Data Protection (Belgium): Google fined €600,000 over right to be forgotten

The Belgian Data Protection Authority has imposed its largest ever fine on the Belgian arm of tech giant Google for failing to respect a Belgian executive’s right to be forgotten.

The unnamed man asked Google to ‘de-list’ twelve URLs from its search results that related to his alleged links with a particular political party and an old, unfounded harassment claim. Google refused to de-list several of the URLs and while the Belgian Data Protection Authority declined to uphold the complaint about the political party URLs –it found in the man’s favour in relation to the harassment URLs, noting that they were no longer up to date or relevant and did not mention that the complaint was declared unfounded in 2010. The Authority also took into account that the events were unproven and likely to be prejudicial to the executive’s private and professional life.

The Authority ordered Google to de-list the URLs within the European Economic Area, and imposed a€600,000 fine, based on the annual turnover of Google’s parent company Alphabet over the past three years.

The Belgian Authority declared itself competent to deal with the complaint because the complainant was based in Belgium and Google processed his personal data and had an establishment there. This was the same reasoning as applied in the Google Spain case, in the which the Court of Justice of the European Union first set out the parameters of the right to be forgotten.

This case shows that individual European Data Protection Authorities can fine Google based on the turnover of its parent company.

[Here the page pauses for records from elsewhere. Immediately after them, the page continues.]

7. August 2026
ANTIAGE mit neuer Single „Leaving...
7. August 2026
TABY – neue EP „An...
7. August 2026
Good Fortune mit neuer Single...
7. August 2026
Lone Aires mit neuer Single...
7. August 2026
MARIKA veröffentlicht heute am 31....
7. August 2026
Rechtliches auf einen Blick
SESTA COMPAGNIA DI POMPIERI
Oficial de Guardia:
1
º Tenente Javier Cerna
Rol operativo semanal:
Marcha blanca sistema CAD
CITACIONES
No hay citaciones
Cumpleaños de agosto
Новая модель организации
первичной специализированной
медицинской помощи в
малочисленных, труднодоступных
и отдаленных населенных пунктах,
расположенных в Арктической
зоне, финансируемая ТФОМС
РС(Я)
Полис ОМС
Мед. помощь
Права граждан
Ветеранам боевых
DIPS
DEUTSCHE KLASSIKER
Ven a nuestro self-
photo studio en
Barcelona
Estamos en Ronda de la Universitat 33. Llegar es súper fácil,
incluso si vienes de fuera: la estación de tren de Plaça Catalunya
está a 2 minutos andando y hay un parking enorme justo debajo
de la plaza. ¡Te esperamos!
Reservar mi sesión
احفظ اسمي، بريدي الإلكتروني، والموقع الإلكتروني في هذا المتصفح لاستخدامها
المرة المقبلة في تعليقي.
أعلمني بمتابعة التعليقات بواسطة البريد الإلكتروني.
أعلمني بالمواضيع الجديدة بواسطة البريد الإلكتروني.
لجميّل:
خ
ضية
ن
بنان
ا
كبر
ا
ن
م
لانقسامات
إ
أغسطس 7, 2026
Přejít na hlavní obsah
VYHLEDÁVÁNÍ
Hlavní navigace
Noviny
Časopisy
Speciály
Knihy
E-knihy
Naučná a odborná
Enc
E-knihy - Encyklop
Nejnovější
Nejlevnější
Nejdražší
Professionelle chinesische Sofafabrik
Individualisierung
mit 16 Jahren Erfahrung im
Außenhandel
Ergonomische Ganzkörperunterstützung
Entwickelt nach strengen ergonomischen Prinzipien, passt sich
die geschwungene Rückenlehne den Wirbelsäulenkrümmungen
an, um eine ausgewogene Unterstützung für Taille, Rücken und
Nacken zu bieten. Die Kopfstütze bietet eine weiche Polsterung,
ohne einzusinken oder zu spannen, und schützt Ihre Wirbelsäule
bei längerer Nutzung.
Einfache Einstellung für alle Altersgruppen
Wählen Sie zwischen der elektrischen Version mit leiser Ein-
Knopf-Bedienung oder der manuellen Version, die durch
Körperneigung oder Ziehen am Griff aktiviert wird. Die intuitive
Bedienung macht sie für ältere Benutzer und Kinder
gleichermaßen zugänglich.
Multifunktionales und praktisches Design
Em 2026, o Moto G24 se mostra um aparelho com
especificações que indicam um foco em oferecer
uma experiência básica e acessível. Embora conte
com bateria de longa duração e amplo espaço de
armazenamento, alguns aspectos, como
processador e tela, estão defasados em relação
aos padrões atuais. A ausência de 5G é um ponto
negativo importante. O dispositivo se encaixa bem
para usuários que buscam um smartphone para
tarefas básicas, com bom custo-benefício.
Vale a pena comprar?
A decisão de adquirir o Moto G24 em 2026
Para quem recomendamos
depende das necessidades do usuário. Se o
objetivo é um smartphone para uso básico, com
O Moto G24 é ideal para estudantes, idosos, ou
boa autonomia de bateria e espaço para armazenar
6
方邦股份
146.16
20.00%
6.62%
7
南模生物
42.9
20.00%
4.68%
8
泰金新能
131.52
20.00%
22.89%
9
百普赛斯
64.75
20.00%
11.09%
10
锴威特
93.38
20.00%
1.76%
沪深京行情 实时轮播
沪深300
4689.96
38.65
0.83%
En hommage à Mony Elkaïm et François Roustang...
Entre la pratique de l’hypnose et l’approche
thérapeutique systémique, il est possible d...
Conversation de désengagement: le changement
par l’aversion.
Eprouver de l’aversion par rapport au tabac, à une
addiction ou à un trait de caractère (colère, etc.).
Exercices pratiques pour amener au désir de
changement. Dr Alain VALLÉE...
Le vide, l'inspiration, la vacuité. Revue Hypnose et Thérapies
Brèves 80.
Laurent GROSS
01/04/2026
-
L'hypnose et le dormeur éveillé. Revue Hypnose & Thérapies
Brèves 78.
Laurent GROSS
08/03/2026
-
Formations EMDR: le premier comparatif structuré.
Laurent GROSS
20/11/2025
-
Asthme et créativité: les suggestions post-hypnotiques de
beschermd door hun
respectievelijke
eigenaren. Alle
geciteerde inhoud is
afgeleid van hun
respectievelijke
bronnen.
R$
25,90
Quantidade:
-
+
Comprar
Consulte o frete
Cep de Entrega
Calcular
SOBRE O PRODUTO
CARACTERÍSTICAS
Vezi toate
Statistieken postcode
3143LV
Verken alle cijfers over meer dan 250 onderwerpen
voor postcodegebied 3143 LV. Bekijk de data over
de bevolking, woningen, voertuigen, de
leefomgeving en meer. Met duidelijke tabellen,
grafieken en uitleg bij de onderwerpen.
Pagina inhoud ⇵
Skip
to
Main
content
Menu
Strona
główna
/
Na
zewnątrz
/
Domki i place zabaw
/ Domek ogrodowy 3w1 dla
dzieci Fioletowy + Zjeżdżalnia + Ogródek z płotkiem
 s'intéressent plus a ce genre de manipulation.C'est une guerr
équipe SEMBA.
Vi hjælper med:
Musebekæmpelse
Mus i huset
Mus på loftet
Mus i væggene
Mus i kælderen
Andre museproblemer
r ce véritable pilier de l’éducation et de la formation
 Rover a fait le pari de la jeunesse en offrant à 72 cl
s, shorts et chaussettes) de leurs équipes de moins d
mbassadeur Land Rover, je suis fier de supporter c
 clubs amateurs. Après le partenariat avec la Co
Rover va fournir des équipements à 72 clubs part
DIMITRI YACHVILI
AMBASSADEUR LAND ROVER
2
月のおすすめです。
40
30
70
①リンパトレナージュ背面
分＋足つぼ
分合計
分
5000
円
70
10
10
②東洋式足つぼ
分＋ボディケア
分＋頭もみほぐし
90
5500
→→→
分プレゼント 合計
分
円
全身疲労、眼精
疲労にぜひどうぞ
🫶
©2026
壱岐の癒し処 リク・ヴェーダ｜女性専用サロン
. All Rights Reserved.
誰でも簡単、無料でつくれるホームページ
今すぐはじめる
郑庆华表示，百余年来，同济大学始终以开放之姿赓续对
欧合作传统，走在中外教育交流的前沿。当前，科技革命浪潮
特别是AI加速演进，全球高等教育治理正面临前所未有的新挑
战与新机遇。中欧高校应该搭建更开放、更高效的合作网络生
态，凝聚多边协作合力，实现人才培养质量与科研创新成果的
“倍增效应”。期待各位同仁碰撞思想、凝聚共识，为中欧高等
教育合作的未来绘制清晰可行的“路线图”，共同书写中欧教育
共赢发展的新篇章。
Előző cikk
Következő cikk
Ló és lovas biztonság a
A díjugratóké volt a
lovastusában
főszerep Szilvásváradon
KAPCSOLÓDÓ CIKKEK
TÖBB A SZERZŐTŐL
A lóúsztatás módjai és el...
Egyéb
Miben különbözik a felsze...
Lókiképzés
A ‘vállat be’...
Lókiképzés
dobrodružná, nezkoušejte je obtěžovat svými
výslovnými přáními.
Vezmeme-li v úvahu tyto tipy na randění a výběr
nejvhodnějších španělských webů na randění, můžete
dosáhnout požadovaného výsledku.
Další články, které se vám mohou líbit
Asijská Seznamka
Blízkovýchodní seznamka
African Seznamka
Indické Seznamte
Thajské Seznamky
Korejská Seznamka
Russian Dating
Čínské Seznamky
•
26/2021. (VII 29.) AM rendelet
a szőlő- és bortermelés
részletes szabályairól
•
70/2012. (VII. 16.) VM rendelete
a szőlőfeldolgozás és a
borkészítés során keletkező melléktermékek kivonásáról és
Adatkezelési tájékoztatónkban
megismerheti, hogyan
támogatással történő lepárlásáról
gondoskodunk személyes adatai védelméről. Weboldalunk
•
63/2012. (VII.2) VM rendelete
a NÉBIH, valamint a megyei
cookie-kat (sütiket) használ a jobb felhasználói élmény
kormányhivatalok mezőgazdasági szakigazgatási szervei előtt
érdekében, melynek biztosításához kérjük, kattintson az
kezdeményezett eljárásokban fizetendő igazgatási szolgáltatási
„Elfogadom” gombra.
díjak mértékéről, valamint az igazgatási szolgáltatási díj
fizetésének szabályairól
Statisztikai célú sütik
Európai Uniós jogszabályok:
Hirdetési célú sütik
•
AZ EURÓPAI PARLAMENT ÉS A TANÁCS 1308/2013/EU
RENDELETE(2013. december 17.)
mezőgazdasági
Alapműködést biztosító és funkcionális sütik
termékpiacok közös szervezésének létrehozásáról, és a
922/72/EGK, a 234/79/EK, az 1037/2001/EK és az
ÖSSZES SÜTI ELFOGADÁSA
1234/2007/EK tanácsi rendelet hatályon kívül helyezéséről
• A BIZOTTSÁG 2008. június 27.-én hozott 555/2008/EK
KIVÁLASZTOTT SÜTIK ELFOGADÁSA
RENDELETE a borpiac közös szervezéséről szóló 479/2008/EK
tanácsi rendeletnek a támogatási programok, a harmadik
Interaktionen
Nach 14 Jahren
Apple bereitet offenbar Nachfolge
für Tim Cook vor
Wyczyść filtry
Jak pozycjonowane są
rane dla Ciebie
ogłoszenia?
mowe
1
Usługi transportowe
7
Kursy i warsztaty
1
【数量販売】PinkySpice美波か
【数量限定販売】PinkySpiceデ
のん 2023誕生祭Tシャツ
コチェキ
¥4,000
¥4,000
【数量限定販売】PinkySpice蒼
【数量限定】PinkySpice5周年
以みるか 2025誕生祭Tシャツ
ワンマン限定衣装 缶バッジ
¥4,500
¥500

The right to be forgotten allows people to ask for out of date and/or irrelevant personal data about them to be deleted and generally applies to search engines such as Google, rather than newspapers or broadcasters. In this case whilst the URLs will no longer appear in Google search results against a search of the executive’s name, the underlying articles will still be there, and do not have to be removed.

Defamation: The Times apologises and pays damages over pre-paywall article preview

The Times has apologised to the former CEO of Al Rayan Bank, Sultan Choudhury OBE, after it published a photo of him online next to a pre-paywall preview of an article that had the headline: ‘Female Circumcision is like clipping a nail, claimed speaker’.

The quote was not actually from Mr Choudhury, but from a former speaker at an institute of which Choudhury had been an unpaid director. This was explained in the full article, but that was behind a paywall and only available to subscribers of the Times.

Mr Choudhury brought a defamation claim against the Times, alleging that the preview was ‘misleading and libelous’ because the headline and the photograph meant he held the views espoused in the headline, which he said he found ‘abhorrent’. He said he was ‘utterly shocked’ by the preview, which had caused him huge distress and had resulted in him being sent hateful comments online and argued that the Times could not rely upon the whole article in its defense because the ordinary internet reader could not see it because it was behind the paywall.

The Times published an apology, explaining that any impression that the headline conveyed Mr Choudhury’s views was not intended, and making clear that Mr Choudhury did not say those words. The Times also apologised for any distress caused to Mr Choudhury and agreed to pay damages and his legal costs.